If you have to declare any food with Listeria, than any Listeria Spp. food shouldn't be accepted. Even if it isn't the pathogenic type, it is still contaminated with some species of Listeria, so there shouldn't really be an issue with regulations or anything. Legally, if that is how it is phrased, L.spp + has to be reported the same as L.mono +.
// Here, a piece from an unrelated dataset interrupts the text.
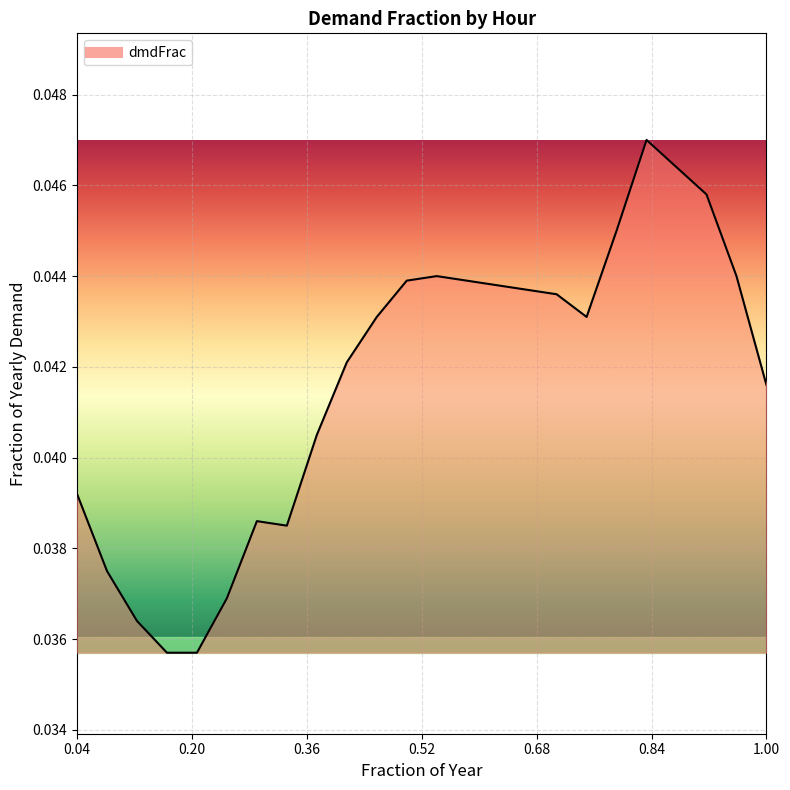

How many categories are shown in the chart?

24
The best way I have found to get people to understand is that the only reason something is tested for Listeria Spp. Is to determine if it is possible and/or more likely that it is contaminated with L.mono. Often, when something is listed as L.spp +, it means that they didn't do any testing to determine which it is (When I worked at a food microbiology lab, we would have to ask before confirming it was L.mono+ or - as it was costly. If they did want it to be confirmed, the CoA for that same sample would still say L.spp+ but on a second line it would say something like L.mono confirmation and then + or -, so even if the incoming goods are not L.mono+ so if it only has the L.spp+, you have no idea what species of Listeria it is) If they don't say L.mono, you have no idea if they are or are not. All testing for L.spp does is indicate whether the food could be contaminated with L.mono. If you aren't going to listen to your results, then why even test? The L.spp test is just a cheap way to test for L.mono. Yes, you may have to throw out a bit more if you have to throw out Listeria positive but mono negative contaminated foods, but it's still cheaper than a recall.
If that explanation still doesn't work, you could just tell them you won't accept product that hasn't been tested for L.mono . I would almost guarantee that after they saw the price differences in the species versus mono testing, they would agree to just not accept supplies that has a potential to be deadly for pregnant women, children, and the elderly.
Hope that helps! Let me know if I got too confusing.